Nas reuniões predominam as trocas de experiências, das quais decorrem análises rasas marcadas pelo subjetivismo de quem busca superar um ex-namorado mediante sua demonização frente ao coletivo. Por horas o grupo discute o quão absurdo é que Pedro tenha traído Luiza, ou que João tenha forçado uma punheta no banheiro do rolê, enquanto meninas choram cinematograficamente em compaixão por suas amigas violadas. Ao final da reunião, conclui-se que homens são escrotos, que toques são necessariamente abusivos e que é melhor ficar longe dos homens – mesmo se rolar aquele tesão.
Não há nenhum tipo de análise sobre o que é a opressão, qual sua origem, como ela se manifesta e quais as possibilidades de superá-la. Há, simplesmente, a tentativa de demonização do homem, cujas ações são vistas invariavelmente como violações; e as meninas parecem não perceber o quão danosa a elas mesmas é essa postura.
O sexo entre homens e mulheres assumiu formato monstruoso. Qualquer olhar, qualquer toque, qualquer movimento é agressão. Elas já não se permitem desfrutar da sensualidade que permeia as relações e, inegavelmente, compõe a vida social. Não se deixam ser olhadas ou tocadas sem que sejam lançadas acusações de assédio, mesmo quando os olhares e toques lhes agradam – pois uma feminista de verdade não se deixa ser desejada dessa maneira. Assim, a liberdade sexual que supostamente pregam é sepultada, e o tesão é transfigurado em monstro a ser ferozmente combatido. Talvez possa dizer que as feministas do coletivo já não sabem distinguir tesão e machismo. Deve ser uma enorme infelicidade.
No entanto, as consequências da personalização da opressão não se restringem à vida sexual. Tomadas por um histérico romantismo, elas se agarram a uma concepção de opressão marcada por uma “vontade de oprimir”, tida como patologia individual, ligada ao mau caráter deste ou daquele cara, e desconectada de quaisquer redes de opressão engendradas pela organização social do capital. Disso decorre que a “luta” feminista venha utilizando crescentemente métodos como o escracho – quando um homem é submetido ao esculacho das feministas que buscam expurgar dos “machos” o mal da opressão, mediante a humilhação e a exclusão da vida social. Essa prática tem como pressuposto que a origem da opressão é o homem – aqui reside o equívoco central.

[Entradas salvas]

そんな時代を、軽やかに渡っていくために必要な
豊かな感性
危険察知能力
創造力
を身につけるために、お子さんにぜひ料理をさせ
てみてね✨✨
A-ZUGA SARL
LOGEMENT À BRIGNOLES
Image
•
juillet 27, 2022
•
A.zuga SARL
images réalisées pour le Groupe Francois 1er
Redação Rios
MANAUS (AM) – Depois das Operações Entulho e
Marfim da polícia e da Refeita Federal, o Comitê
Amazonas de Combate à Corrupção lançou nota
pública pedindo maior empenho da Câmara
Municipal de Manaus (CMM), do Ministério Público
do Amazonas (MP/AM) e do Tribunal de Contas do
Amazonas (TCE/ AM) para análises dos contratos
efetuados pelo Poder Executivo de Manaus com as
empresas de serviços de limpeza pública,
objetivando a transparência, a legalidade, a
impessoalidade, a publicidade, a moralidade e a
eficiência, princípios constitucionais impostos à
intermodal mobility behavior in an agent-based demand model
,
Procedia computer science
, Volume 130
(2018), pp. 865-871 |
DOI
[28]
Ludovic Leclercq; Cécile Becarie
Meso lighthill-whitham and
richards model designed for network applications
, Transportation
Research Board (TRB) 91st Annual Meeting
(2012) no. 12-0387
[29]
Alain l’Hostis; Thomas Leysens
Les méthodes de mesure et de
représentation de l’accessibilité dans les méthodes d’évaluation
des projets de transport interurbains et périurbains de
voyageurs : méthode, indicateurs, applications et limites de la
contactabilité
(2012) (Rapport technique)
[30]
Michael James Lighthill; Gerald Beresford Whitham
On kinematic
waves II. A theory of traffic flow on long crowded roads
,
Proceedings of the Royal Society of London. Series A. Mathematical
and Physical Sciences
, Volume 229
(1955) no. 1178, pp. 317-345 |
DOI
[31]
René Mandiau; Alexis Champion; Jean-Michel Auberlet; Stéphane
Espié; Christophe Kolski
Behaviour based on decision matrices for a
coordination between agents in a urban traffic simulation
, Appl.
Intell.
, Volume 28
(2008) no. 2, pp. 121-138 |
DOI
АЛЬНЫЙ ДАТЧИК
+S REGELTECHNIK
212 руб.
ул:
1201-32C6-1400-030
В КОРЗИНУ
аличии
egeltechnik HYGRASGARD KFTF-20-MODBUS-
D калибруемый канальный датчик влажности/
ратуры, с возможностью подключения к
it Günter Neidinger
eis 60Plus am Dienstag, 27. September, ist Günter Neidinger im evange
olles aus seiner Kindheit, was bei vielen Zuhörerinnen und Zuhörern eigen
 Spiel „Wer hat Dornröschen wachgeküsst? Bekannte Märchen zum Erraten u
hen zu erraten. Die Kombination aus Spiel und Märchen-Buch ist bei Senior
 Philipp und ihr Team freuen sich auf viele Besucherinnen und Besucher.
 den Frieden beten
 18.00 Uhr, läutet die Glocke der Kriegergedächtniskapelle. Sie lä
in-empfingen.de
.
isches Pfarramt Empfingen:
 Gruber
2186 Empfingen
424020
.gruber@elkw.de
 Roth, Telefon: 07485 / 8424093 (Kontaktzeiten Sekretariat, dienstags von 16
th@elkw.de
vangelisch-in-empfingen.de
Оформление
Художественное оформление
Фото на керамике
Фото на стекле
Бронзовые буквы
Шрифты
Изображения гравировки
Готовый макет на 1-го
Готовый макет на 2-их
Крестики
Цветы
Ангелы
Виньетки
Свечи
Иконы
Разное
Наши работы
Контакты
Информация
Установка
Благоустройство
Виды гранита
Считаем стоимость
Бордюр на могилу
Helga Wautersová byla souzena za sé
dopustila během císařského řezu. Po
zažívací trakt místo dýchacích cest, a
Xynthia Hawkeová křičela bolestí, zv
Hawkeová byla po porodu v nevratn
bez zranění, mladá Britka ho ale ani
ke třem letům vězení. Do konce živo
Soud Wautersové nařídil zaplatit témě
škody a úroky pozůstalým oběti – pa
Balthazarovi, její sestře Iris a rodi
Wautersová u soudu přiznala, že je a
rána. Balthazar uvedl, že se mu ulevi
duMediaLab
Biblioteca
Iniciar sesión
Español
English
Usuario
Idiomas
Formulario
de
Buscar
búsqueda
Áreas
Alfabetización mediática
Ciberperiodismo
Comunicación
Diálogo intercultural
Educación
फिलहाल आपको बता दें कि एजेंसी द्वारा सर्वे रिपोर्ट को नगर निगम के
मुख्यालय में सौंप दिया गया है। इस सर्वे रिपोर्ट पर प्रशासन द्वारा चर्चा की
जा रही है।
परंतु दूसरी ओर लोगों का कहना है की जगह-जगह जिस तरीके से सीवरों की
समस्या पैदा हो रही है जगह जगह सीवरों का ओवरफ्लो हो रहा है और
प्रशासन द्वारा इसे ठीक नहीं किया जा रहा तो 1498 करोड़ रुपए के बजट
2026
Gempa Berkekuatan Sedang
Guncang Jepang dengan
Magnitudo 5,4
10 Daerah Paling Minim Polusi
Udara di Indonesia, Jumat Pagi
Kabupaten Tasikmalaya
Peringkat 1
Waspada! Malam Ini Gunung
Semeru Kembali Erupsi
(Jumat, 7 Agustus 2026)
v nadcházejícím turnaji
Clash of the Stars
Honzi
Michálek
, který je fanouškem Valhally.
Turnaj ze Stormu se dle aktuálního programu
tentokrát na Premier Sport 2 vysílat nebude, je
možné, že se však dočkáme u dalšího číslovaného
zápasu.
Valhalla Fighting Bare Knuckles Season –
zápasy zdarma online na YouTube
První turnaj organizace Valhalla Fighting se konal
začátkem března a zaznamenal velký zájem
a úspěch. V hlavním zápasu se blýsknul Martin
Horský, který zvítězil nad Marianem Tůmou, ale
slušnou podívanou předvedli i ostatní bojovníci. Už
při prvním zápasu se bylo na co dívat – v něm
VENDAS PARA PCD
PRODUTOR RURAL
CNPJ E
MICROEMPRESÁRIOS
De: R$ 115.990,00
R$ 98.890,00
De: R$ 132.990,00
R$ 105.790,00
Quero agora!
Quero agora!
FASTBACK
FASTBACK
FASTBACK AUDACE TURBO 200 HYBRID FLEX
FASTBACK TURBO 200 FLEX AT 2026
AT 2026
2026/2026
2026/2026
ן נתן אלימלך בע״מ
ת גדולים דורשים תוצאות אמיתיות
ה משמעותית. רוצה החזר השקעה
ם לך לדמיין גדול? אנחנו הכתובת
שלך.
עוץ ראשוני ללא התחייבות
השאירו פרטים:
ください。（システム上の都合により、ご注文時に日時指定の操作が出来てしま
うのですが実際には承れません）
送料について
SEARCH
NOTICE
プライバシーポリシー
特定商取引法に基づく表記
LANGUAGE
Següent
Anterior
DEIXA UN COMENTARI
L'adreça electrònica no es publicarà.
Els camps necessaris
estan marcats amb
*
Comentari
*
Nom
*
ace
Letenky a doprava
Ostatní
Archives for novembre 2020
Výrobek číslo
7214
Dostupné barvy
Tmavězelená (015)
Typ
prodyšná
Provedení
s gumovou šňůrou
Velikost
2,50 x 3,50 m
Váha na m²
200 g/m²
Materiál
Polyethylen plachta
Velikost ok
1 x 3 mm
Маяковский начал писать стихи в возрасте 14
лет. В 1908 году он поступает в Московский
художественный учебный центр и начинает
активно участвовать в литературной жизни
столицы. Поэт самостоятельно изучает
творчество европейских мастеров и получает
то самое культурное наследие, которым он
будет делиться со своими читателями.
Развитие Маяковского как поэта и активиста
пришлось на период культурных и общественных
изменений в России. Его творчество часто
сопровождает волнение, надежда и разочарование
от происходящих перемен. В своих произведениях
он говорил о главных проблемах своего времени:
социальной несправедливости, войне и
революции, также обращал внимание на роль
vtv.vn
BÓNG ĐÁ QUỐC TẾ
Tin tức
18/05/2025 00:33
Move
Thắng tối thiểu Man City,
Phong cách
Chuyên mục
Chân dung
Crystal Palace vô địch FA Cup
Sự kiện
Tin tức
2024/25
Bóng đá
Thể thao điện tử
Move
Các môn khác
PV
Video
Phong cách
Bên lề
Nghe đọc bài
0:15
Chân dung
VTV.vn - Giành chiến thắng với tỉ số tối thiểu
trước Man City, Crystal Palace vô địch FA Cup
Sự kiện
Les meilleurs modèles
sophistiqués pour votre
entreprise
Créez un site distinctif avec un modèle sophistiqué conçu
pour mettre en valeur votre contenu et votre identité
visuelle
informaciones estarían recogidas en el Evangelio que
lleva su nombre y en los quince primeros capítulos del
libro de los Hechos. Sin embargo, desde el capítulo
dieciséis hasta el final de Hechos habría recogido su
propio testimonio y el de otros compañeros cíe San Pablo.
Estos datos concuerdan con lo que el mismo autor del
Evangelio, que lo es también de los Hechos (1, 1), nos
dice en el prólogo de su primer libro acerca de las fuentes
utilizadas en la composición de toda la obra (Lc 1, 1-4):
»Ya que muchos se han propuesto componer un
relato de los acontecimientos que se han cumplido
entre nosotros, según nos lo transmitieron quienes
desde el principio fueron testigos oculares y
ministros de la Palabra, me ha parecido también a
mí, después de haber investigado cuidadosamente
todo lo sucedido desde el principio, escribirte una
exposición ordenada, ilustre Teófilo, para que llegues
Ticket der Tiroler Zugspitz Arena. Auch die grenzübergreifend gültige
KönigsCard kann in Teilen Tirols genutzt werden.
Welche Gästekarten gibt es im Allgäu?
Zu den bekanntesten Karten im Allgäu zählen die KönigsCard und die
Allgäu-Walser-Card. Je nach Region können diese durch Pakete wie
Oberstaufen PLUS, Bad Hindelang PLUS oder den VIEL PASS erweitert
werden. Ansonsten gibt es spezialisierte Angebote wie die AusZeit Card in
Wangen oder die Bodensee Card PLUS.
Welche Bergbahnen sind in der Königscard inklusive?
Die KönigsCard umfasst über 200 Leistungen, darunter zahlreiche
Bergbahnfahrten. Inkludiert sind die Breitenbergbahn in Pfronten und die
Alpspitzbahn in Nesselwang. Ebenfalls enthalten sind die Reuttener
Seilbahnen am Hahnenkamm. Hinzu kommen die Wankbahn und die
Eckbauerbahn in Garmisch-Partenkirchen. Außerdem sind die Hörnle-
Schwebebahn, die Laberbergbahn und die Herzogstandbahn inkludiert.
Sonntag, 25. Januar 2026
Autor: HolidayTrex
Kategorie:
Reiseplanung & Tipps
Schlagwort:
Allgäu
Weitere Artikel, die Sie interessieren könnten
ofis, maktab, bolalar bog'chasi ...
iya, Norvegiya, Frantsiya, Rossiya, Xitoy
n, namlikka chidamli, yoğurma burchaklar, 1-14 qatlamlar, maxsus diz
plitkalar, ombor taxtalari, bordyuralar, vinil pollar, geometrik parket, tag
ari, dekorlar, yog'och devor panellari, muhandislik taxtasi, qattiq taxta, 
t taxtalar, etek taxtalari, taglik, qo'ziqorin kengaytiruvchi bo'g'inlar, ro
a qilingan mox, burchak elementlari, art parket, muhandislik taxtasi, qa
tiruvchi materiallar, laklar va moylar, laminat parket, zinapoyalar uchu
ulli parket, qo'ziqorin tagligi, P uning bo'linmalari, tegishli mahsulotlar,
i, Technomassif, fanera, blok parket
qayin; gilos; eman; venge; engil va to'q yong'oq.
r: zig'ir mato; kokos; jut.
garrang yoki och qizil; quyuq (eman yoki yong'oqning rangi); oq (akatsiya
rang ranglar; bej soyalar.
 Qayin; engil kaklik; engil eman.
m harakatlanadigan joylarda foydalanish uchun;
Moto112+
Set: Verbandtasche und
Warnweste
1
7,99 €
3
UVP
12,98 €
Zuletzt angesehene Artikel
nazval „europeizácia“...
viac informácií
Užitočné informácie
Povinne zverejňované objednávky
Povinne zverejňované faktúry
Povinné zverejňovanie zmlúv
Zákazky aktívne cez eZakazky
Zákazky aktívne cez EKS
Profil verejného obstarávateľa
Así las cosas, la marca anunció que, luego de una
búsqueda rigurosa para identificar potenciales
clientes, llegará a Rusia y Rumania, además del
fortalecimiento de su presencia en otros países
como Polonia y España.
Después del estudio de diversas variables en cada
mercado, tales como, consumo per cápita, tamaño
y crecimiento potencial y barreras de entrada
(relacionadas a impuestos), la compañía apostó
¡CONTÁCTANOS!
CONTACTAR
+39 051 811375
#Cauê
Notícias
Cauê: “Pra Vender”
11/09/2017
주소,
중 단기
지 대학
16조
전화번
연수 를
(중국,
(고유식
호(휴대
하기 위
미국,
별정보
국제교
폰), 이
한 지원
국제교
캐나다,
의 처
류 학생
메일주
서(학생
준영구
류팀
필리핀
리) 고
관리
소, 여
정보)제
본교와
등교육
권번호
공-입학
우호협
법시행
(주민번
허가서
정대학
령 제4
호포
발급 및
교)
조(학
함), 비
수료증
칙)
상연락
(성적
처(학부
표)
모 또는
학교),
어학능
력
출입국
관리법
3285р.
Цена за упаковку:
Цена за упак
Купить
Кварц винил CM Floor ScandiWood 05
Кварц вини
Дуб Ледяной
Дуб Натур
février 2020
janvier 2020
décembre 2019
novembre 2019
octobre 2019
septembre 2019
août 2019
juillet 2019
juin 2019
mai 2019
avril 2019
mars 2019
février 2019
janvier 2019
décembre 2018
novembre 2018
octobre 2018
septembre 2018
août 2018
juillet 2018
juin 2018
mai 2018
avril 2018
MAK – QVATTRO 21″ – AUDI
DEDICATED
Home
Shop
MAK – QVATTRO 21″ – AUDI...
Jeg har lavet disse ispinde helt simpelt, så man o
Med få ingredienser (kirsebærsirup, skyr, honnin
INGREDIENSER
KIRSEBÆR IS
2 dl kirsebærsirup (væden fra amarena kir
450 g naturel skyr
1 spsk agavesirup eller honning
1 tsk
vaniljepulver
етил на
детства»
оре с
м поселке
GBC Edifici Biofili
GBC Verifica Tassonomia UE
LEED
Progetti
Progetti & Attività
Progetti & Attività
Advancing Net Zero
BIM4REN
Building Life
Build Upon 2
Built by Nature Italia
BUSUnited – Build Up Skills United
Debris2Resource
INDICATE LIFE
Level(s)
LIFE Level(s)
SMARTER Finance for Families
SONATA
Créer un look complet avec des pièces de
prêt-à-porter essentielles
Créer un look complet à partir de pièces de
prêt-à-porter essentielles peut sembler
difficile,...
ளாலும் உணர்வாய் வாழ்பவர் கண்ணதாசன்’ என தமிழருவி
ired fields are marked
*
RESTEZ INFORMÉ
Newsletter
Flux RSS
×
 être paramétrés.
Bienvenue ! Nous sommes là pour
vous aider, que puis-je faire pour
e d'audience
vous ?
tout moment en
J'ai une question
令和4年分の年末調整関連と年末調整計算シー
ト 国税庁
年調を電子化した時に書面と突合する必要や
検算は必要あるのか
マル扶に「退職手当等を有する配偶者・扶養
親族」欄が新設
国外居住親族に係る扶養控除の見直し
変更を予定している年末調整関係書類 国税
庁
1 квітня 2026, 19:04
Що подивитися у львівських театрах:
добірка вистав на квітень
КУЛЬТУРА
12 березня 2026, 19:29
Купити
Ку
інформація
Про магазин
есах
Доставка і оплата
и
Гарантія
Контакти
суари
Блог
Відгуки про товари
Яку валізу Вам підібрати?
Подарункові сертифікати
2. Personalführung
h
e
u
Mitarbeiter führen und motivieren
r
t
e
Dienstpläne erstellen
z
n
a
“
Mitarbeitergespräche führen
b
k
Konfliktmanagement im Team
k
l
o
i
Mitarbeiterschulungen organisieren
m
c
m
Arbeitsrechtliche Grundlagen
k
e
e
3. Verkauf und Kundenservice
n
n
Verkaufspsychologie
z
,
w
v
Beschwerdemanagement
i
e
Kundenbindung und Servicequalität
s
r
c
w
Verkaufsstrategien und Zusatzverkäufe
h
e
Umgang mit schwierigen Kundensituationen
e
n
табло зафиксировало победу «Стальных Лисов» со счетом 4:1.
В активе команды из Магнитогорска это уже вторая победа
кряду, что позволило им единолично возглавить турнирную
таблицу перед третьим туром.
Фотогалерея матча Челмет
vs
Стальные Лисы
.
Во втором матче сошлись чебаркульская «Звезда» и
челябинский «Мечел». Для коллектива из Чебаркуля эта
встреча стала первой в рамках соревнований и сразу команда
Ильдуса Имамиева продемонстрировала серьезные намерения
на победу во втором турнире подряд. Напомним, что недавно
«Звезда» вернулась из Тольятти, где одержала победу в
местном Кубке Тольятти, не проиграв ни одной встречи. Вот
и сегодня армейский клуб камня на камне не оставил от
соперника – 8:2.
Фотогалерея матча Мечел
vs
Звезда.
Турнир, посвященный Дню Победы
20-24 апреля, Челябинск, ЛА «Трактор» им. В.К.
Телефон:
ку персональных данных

TAREFAS A CUMPRIR:
1: Para cada afirmação a seguir, diga se ela concorda com o trecho sobre o coletivo feminista, respondendo sim ou não e citando as palavras exatas do trecho que decidem a resposta. (a) Nas reuniões do coletivo, analisa-se a origem da opressão. (b) No escracho, o homem é submetido à humilhação e à exclusão da vida social. (c) O trecho aponta como equívoco central supor que a origem da opressão é o homem.
2: Continue o trecho sobre o coletivo feminista a partir da última frase apresentada.

LISTA DE RESPOSTAS:
1:
(a) Não: "Não há nenhum tipo de análise sobre o que é a opressão, qual sua origem, como ela se manifesta e quais as possibilidades de superá-la."
(b) Sim: "mediante a humilhação e a exclusão da vida social."
(c) Sim: "Essa prática tem como pressuposto que a origem da opressão é o homem – aqui reside o equívoco central."

2:
Se a origem da opressão é o homem, basta que ele seja eliminado para que a opressão também seja. Basta que aquele acusado de machismo seja excluído da vida social e mantido distante de possíveis vítimas. Foi com base nesse raciocínio que, ao longo de 2016 e 2017, o coletivo feminista encarregou-se de organizar diversas “rodas” no intervalo, momentos em que todo o Ensino Médio se reunia no pátio, sentava-se no chão e escutava os berros desesperados de meninas que, com microfones fornecidos pela direção da escola (também aterrorizada com a possibilidade de ser taxada de “sexista”), humilhavam o bode expiatório da vez, de forma a garantir que ninguém mais ousasse aparecer em público ao lado de qualquer um dos acusados. Eram os famosos escrachos.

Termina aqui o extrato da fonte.